_TASK TO CARRY OUT:_
Once the line with "on chicken legs, hidden" is found in the entries below, print it and each following line exactly, stopping after the line with "Duke University; Durham, NC"; print nothing else.

[Opening DATA LISTING section]

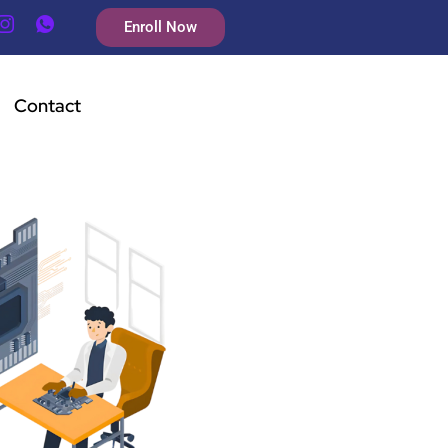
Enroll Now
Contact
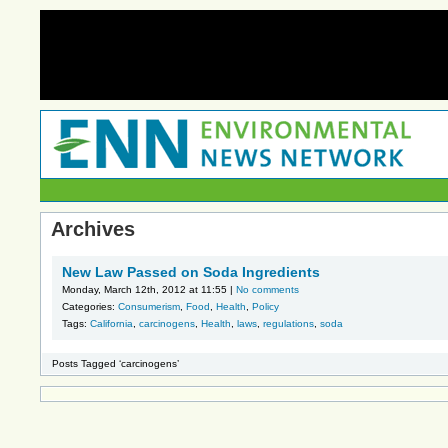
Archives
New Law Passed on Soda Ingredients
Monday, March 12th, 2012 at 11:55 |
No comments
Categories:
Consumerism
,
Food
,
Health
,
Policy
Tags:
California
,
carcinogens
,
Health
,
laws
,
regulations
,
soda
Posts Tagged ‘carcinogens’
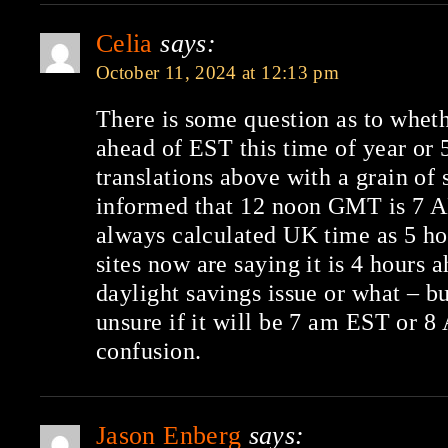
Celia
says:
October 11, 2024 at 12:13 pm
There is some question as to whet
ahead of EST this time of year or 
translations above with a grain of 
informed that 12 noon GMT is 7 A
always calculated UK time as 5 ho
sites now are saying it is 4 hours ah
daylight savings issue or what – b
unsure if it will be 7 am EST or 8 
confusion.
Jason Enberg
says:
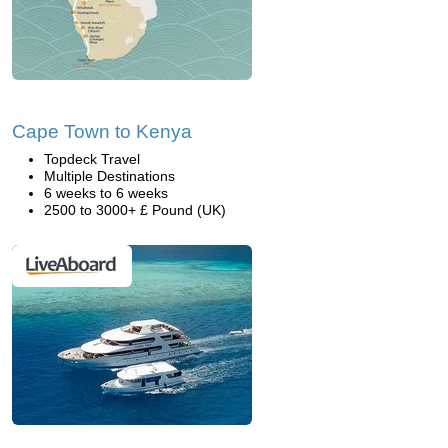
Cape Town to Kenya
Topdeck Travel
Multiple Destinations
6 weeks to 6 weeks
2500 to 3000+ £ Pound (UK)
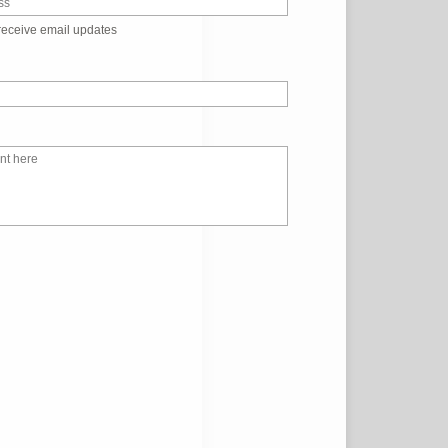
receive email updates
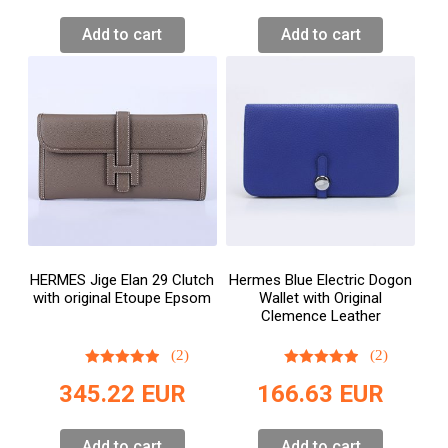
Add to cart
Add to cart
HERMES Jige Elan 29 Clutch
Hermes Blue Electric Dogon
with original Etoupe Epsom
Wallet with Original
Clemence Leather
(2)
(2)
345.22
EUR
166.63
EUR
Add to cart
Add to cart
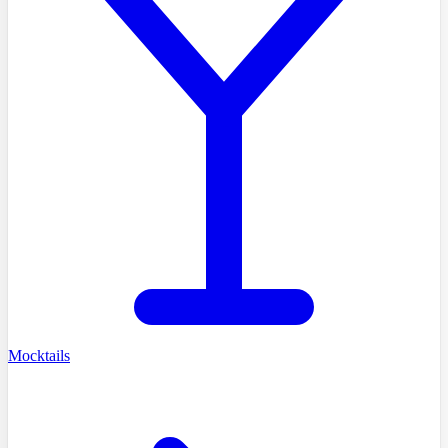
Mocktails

[Closing DATA LISTING section]
[Opening DATA LISTING section]

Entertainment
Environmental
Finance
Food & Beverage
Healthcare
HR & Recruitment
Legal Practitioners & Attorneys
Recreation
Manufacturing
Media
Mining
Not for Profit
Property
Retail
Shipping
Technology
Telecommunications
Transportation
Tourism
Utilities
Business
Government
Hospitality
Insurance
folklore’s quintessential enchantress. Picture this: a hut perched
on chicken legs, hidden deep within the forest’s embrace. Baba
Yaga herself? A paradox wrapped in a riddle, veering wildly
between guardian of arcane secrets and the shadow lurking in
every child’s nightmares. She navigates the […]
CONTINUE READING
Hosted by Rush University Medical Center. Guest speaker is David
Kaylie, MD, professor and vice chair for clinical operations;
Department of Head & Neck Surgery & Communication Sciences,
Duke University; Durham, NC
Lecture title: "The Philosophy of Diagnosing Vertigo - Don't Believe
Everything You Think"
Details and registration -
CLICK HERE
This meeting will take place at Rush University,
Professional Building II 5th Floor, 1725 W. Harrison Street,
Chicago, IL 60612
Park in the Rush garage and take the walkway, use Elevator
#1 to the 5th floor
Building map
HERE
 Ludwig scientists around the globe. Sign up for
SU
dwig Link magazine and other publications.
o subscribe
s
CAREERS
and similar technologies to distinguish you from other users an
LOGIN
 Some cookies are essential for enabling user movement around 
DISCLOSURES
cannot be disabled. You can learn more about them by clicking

[Closing DATA LISTING section]
[Opening DATA LISTING section]

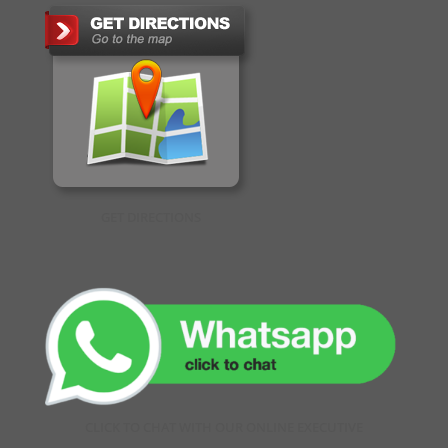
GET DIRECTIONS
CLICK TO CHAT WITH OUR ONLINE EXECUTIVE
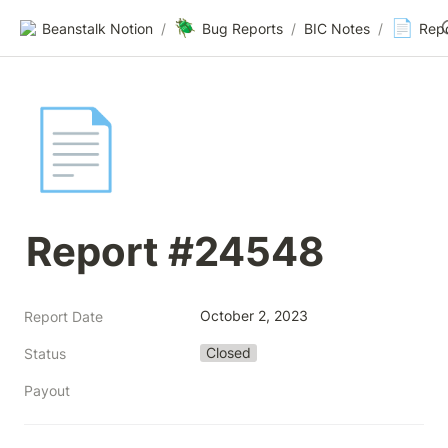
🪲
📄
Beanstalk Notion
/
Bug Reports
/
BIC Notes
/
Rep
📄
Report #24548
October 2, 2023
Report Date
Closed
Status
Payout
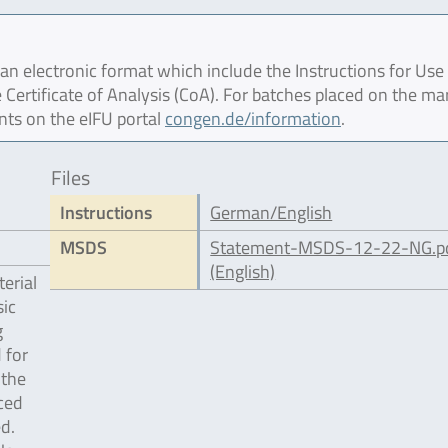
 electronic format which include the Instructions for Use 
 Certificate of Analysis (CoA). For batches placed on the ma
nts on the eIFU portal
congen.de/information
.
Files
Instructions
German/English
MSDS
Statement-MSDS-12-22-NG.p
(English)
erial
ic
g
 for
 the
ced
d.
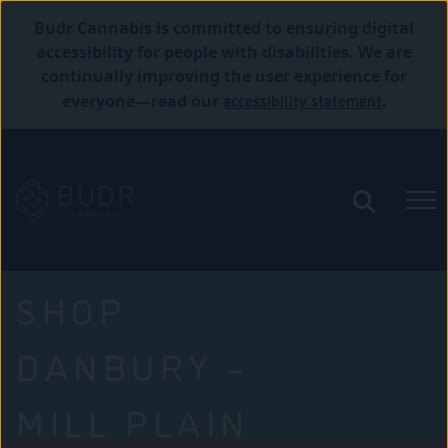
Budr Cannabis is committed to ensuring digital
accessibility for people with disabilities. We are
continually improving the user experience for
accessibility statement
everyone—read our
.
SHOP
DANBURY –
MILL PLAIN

[Closing DATA LISTING section]

_TASK SOLUTION:_
on chicken legs, hidden deep within the forest’s embrace. Baba
Yaga herself? A paradox wrapped in a riddle, veering wildly
between guardian of arcane secrets and the shadow lurking in
every child’s nightmares. She navigates the […]
CONTINUE READING
Hosted by Rush University Medical Center. Guest speaker is David
Kaylie, MD, professor and vice chair for clinical operations;
Department of Head & Neck Surgery & Communication Sciences,
Duke University; Durham, NC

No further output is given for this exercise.